Format the text of the entries below as a single numbered list with one line per item, omitting blank lines. Leave the pictures out.

====================

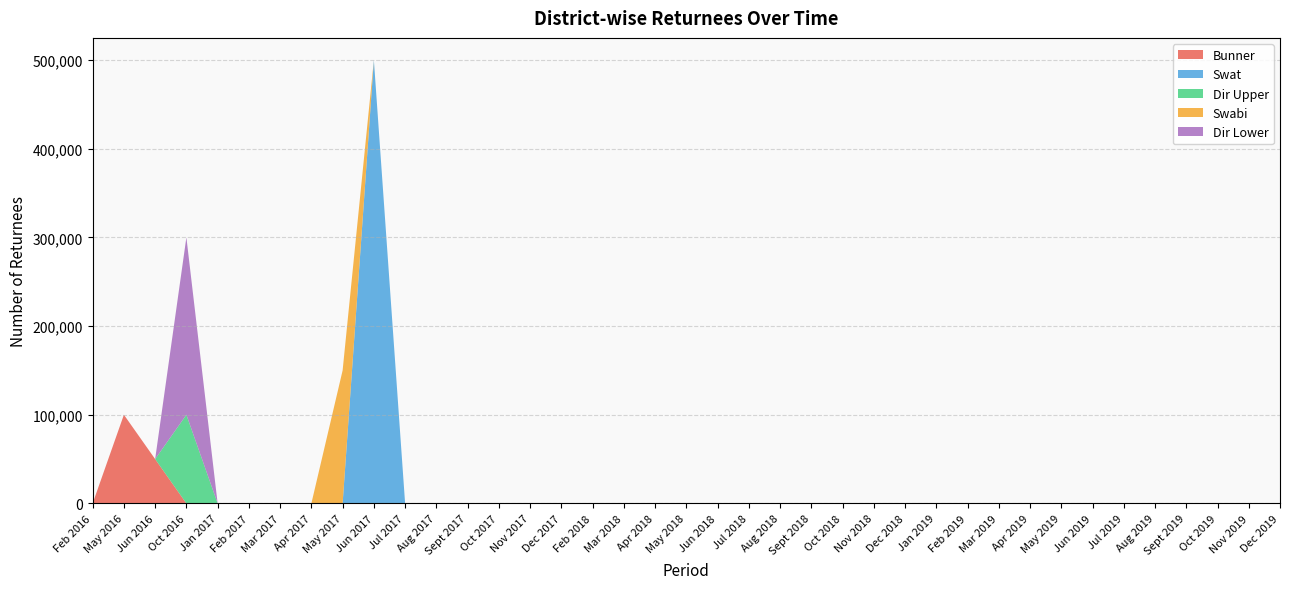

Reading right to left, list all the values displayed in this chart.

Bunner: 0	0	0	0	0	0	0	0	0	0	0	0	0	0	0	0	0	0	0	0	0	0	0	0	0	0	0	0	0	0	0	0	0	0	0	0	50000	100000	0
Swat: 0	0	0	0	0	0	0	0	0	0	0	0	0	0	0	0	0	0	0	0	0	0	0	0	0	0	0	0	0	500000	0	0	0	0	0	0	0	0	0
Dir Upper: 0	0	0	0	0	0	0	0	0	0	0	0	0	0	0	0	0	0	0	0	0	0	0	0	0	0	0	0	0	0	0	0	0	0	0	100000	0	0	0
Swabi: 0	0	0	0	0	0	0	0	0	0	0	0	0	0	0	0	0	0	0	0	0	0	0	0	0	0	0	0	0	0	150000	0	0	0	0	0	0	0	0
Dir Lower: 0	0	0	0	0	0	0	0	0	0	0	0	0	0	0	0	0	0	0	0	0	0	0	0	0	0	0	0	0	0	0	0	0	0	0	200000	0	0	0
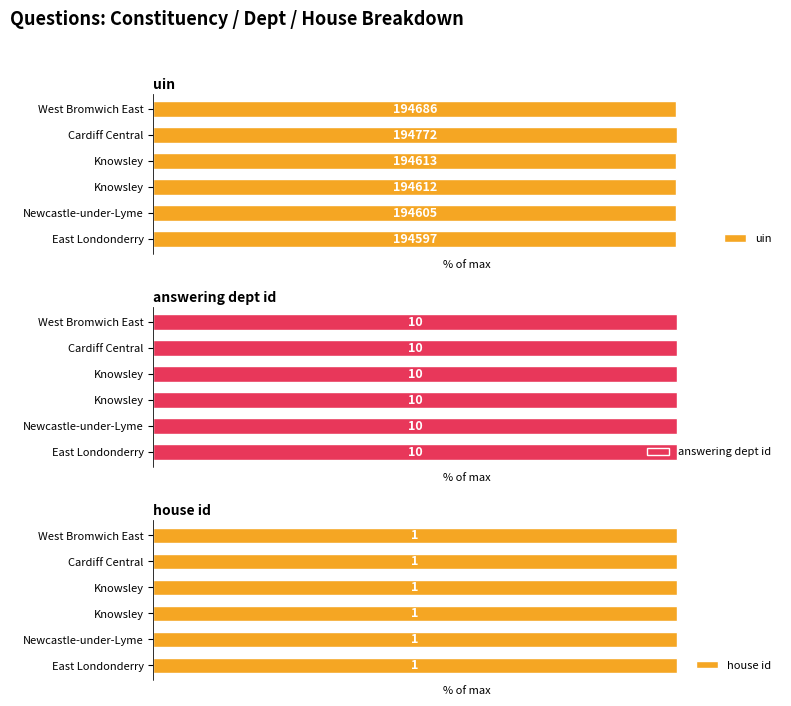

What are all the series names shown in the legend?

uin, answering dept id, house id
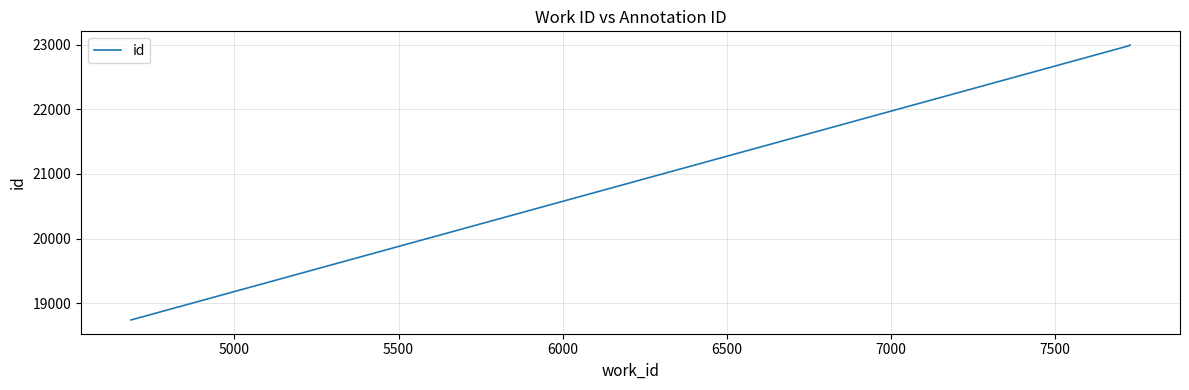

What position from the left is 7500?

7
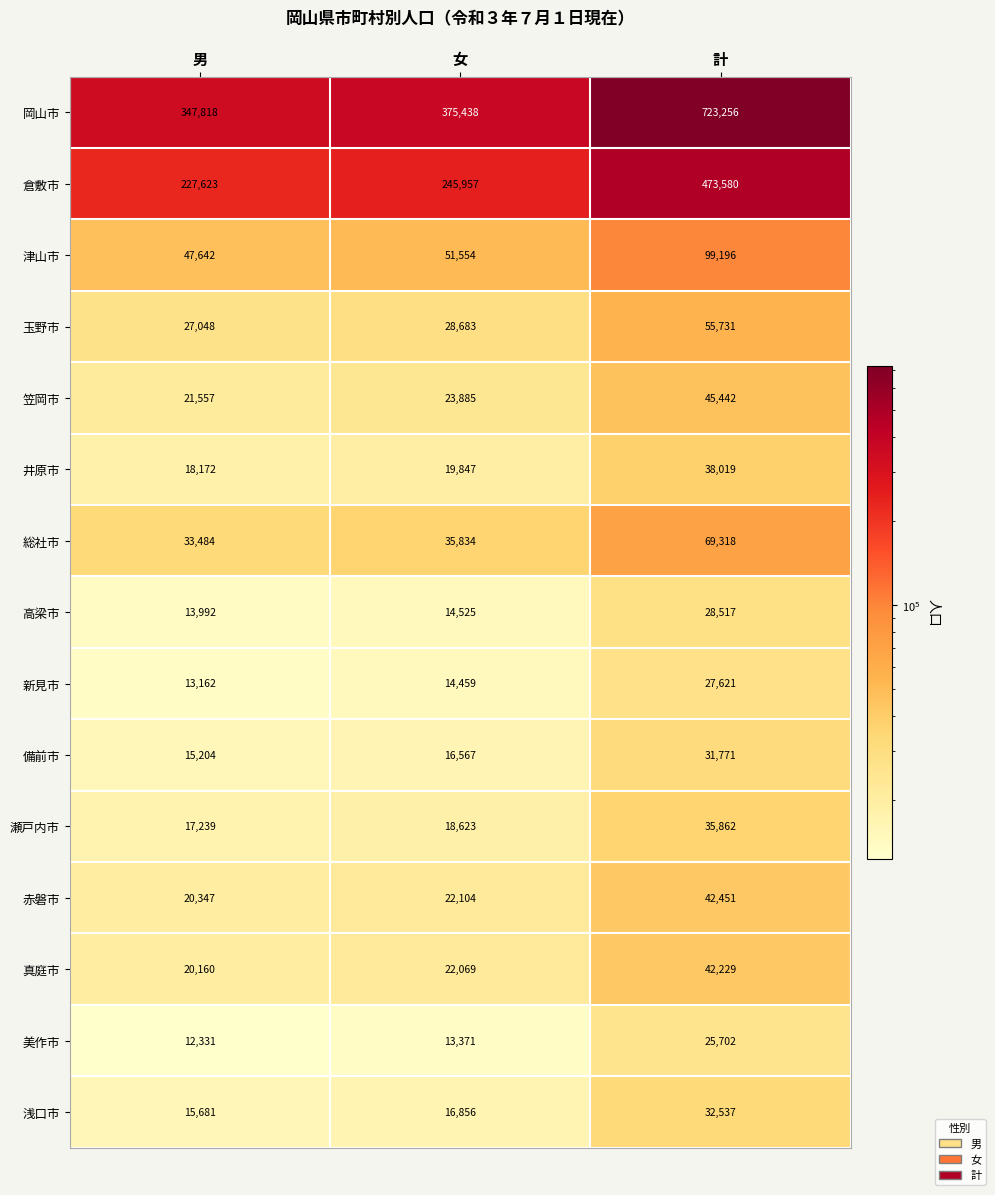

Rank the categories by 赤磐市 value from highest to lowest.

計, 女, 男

====================

## Result for this exercise
1. Reading right to left, list all the values displayed in this chart.
2. Bunner: 0	0	0	0	0	0	0	0	0	0	0	0	0	0	0	0	0	0	0	0	0	0	0	0	0	0	0	0	0	0	0	0	0	0	0	0	50000	100000	0
3. Swat: 0	0	0	0	0	0	0	0	0	0	0	0	0	0	0	0	0	0	0	0	0	0	0	0	0	0	0	0	0	500000	0	0	0	0	0	0	0	0	0
4. Dir Upper: 0	0	0	0	0	0	0	0	0	0	0	0	0	0	0	0	0	0	0	0	0	0	0	0	0	0	0	0	0	0	0	0	0	0	0	100000	0	0	0
5. Swabi: 0	0	0	0	0	0	0	0	0	0	0	0	0	0	0	0	0	0	0	0	0	0	0	0	0	0	0	0	0	0	150000	0	0	0	0	0	0	0	0
6. Dir Lower: 0	0	0	0	0	0	0	0	0	0	0	0	0	0	0	0	0	0	0	0	0	0	0	0	0	0	0	0	0	0	0	0	0	0	0	200000	0	0	0
7. What are all the series names shown in the legend?
8. uin, answering dept id, house id
9. What position from the left is 7500?
10. 7
11. Rank the categories by 赤磐市 value from highest to lowest.
12. 計, 女, 男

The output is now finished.